■ **Objetivo a**:
Diga se cada afirmação abaixo está de acordo com o texto sobre elegância em Paris, respondendo sim ou não e citando literalmente as palavras do texto que decidem a questão: (i) a mãe costurava as próprias roupas; (ii) o pai costumava andar de ônibus; (iii) no quarteirão das lojas de luxo há cafés e pâtisseries.

■ **Trecho do texto**:
Aqui em Paris, em matéria de elegância, menos é mais. E em matéria de deselegância, mais é pouco.
Sou de família classe média, nasci em Niterói, filha de pai funcionário público e mãe do lar. E não tenho problema algum com isso, ao contrário, acho que eles me deram valores essenciais, e me ensinaram a importância da educação e do trabalho. Meu pai Adalberto era uma pessoa que gostava das coisas boas que a vida podia oferecer — como marron glacé. Minha mãe era pé no chão e economizava para meu pai delirar. Ela comprava banana e maçã na feira. Ele, uvas e cerejas. Ela andava de ônibus. Ele, de táxi. Minha mãe costurava suas próprias roupas, que eram simples. Meu pai também, mas seus ternos eram de tropical inglês e seus sapatos de cromo alemão. Herdei um pouco dos dois — mais dele, confesso — mas mesmo assim nunca tive fascínio pelo mundo dos ricos. E quem disse que as coisas belas e boas são privilégio dos ricos? Imaginação não tem preço. Até hoje me pergunto quão entediante deve ser todos os dias a sociedade carioca, paulista, mineira se encontrar em alguma festa (pelo menos assim noticiam as colunas). As mesmas pessoas, os mesmos assuntos e maquiagens, sapatos e roupas diferentes, mas semelhantes. E menos fascínio ainda pela nobreza europeia, e quem viu Downton Abbey sabe do que estou falando. Imagina o que é vestir fraque todos os dias para almoçar e jantar.
Não sei por que escrevi tanto sobre tudo isso. Ah, sei sim. É que não deixa de ser uma grande tentação andar pelas ruas dos ricos em Paris. Um dia, comecei minha experiência sócio-antropo-psicológica, mais uma vez de araque, pela Rue Royale, a que dá na Madeleine, e depois pela Rue du Faubourg Saint Honoré, onde estão reunidas todas as lojas que fazem a festa dos árabes, coreanos, chineses e brasileiros ricos. E tome de Prada, Hermès, Dolce & Gabana. Vou confessar: há alguns anos fiz este mesmo tour com minha amiga VS e achei tudo lindo, embora os preços fossem além da imaginação. Hoje os preços continuam em um patamar absurdo, mas tudo me pareceu over, feio, exagerado, colorido demais, estampado em profusão, tachas douradas e prateadas nos sapatos. Será que o mundo se tornou uma grande Miami e eu nem percebi? Mesmo na boutique de Valentino — estilista que respeito e considero um ícone — tudo estava meio bizarro. Estranho também: no quarteirão dos ricos comerciantes e mais ricos consumidores, contrariando a maior característica parisiense, não existe um café, uma boulangerie, uma pâtisserie, só uma loja atrás da outra, cada uma mais sem graça e não de graça. Os seguranças proliferam e, pela primeira vez, vi manobristas, uma coisa absolutamente rara para os padrões europeus.

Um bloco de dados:
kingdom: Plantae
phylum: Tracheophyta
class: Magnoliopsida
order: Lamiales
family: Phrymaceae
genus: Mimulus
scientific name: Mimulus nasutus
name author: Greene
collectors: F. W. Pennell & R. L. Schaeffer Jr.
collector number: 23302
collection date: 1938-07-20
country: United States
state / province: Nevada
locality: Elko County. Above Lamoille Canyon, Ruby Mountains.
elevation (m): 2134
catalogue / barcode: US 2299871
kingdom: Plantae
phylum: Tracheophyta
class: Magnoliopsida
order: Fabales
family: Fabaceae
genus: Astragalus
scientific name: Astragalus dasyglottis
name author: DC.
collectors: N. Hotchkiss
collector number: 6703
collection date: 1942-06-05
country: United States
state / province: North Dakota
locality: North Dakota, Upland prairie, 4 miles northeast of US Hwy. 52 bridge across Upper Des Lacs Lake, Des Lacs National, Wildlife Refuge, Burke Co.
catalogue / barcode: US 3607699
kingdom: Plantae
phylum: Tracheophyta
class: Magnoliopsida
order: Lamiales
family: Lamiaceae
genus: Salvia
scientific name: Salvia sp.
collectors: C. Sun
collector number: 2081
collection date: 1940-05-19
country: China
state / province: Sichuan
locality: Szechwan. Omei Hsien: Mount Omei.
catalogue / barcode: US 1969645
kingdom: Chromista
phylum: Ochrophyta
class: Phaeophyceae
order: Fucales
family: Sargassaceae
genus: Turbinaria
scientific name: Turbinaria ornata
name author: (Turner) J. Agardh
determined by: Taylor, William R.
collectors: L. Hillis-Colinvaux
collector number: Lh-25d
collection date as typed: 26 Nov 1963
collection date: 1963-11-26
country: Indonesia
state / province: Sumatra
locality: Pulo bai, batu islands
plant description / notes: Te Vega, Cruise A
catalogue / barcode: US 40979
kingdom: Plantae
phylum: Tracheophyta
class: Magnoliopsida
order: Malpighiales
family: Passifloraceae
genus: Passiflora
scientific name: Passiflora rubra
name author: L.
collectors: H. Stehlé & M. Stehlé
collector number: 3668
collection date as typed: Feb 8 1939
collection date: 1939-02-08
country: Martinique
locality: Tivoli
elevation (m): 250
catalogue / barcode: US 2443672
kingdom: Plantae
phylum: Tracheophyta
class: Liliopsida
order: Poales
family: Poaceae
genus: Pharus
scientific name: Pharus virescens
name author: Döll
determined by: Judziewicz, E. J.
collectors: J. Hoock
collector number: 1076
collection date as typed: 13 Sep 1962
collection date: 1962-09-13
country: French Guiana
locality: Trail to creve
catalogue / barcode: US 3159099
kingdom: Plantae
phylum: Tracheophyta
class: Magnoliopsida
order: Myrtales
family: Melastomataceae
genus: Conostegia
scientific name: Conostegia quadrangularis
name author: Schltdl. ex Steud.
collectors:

■ **Objetivo b**:
Formate como lista numerada, sem linhas em branco, as linhas da listagem que começam na linha com "order: Fucales" e seguem até a linha com "state / province: Sumatra", incluindo as duas.

■ **Resposta completa a**:
(i) Sim: "Minha mãe costurava suas próprias roupas, que eram simples."
(ii) Não: "Ela andava de ônibus. Ele, de táxi."
(iii) Não: "não existe um café, uma boulangerie, uma pâtisserie"

■ **Resposta completa b**:
1. order: Fucales
2. family: Sargassaceae
3. genus: Turbinaria
4. scientific name: Turbinaria ornata
5. name author: (Turner) J. Agardh
6. determined by: Taylor, William R.
7. collectors: L. Hillis-Colinvaux
8. collector number: Lh-25d
9. collection date as typed: 26 Nov 1963
10. collection date: 1963-11-26
11. country: Indonesia
12. state / province: Sumatra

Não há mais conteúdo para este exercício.